Entries shown.
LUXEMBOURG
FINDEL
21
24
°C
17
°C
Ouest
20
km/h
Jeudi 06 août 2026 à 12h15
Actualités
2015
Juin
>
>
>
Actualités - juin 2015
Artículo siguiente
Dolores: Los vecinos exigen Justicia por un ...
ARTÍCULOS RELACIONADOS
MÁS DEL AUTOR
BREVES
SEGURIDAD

Activity. Lines from the one holding "ARTÍCULOS RELACIONADOS" through the last line of the material are to be repeated exactly; no other lines belong in the answer.

Answer for the task.
ARTÍCULOS RELACIONADOS
MÁS DEL AUTOR
BREVES
SEGURIDAD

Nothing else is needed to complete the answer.